Meeting of the New Marketing Minds, Part 2

This is Part 2 of my series of takeaways from the 2008 New Marketing Summit at Gillette Stadium. Part 1 focused on the importance of listening. Today I’ll share some of the ideas mentioned around becoming a content creator.

Content Creation – Be the publisher!
Content Creation

During a panel moderated by Paul Gillin, William Cava (Ektron), Darren Guarnaccia (Sitecore), John Munsel (Bizzuka) and Peter Nieforth (Documetrics) defined content marketing as “using content to drive behavior and action.” In today’s environment, ultimately everyone has the opportunity to be a marketer.

Another point they discussed was unlocking your content. Take down those web forms because you are losing 95% of your potential readership. Try looking for different ways to engage with the reader and give THEM the option to give out their information in return – you will see a greater success rate with this open mentality.

Cava stressed that organizations should not underestimate the power of fresh content, and it should be treated like a living, breathing thing. Avoid “Content Rot” explained Gillin. A steady schedule of new content will keep your site fresh and will help drive SEO.

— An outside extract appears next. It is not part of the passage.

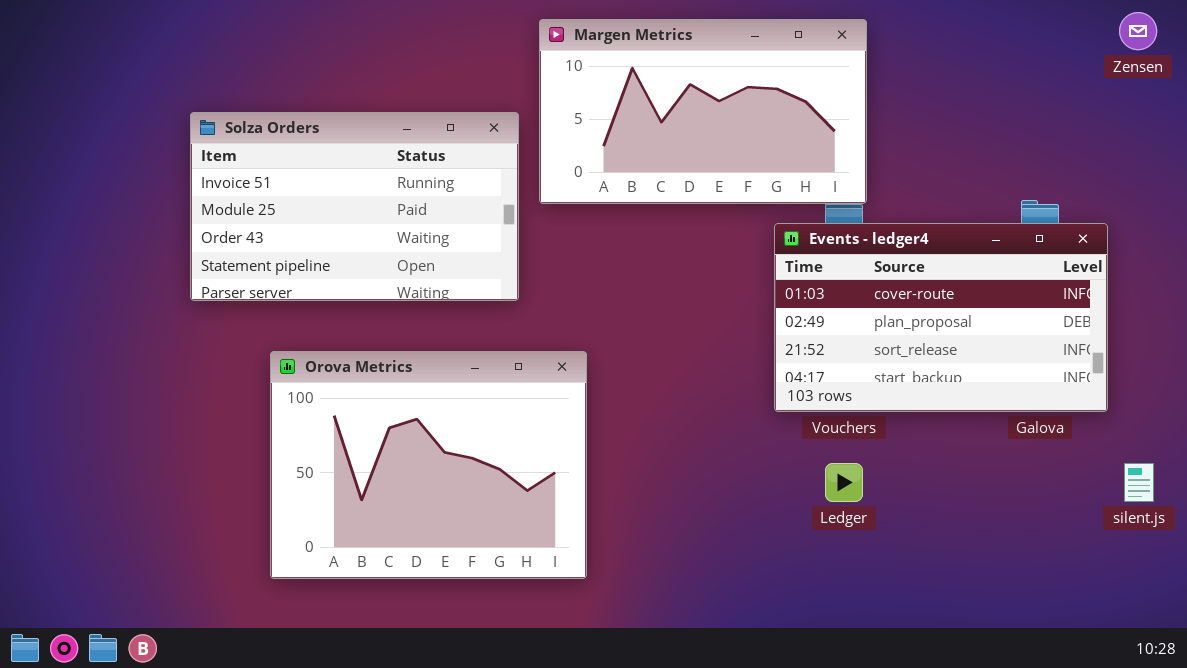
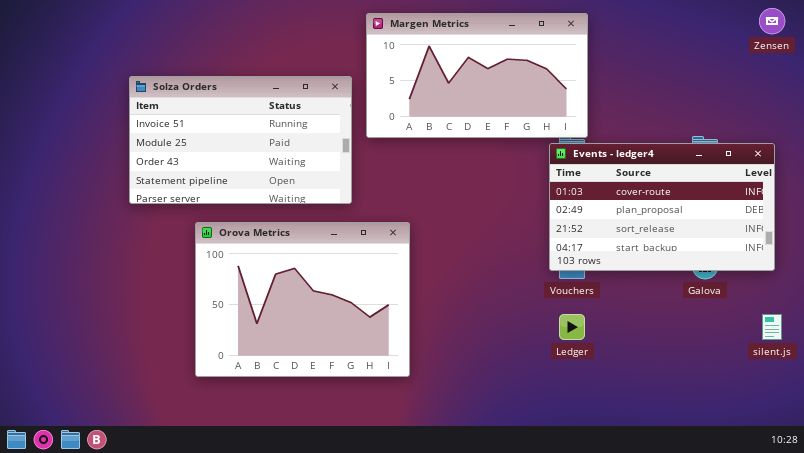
Events - ledger4: [774,223,1108,412] -> [549,143,775,271], moved
Orova Metrics: [270,351,587,579] -> [195,222,410,377], moved

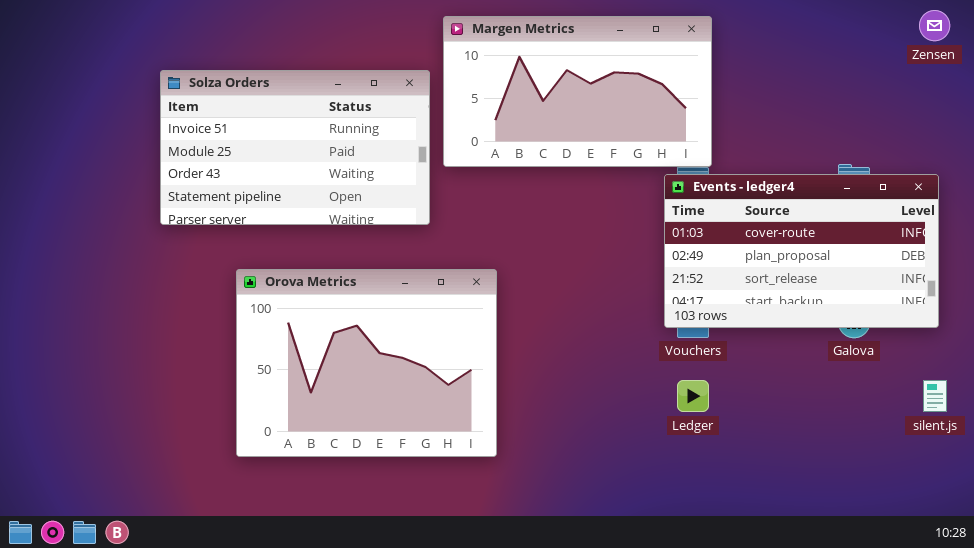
Solza Orders: [129,76,352,204] -> [160,70,430,225], moved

Some suggestions discussed during the panel for getting more mileage out of existing content include:

  • Post a video. Tape simple events your company might be involved with. The company BBQ, a re-enactment of the scene from “Office Space” that involves the office printer and a bat. This type of content creation is easy to develop, free, and it works to drive visitors.
  • Viral videos. Ok, everyone knows you can’t “make” a video go viral – you can just post it, promote it and hope for the best, but again, it is another avenue for attracting eyeballs and getting people to interact with your company/brand.
  • Press release – yes, they said press releases. As more people are doing away with the press release, there is not as much noise.

During Gillin’s own keynote presentation “Why Content is the New Currency of Marketing” he stressed that while marketers no longer have control over what customers are saying about them, they can and should participate in the conversations. Using the same tools as customers, marketers no longer need the media to help influence public opinion, they can do it themselves!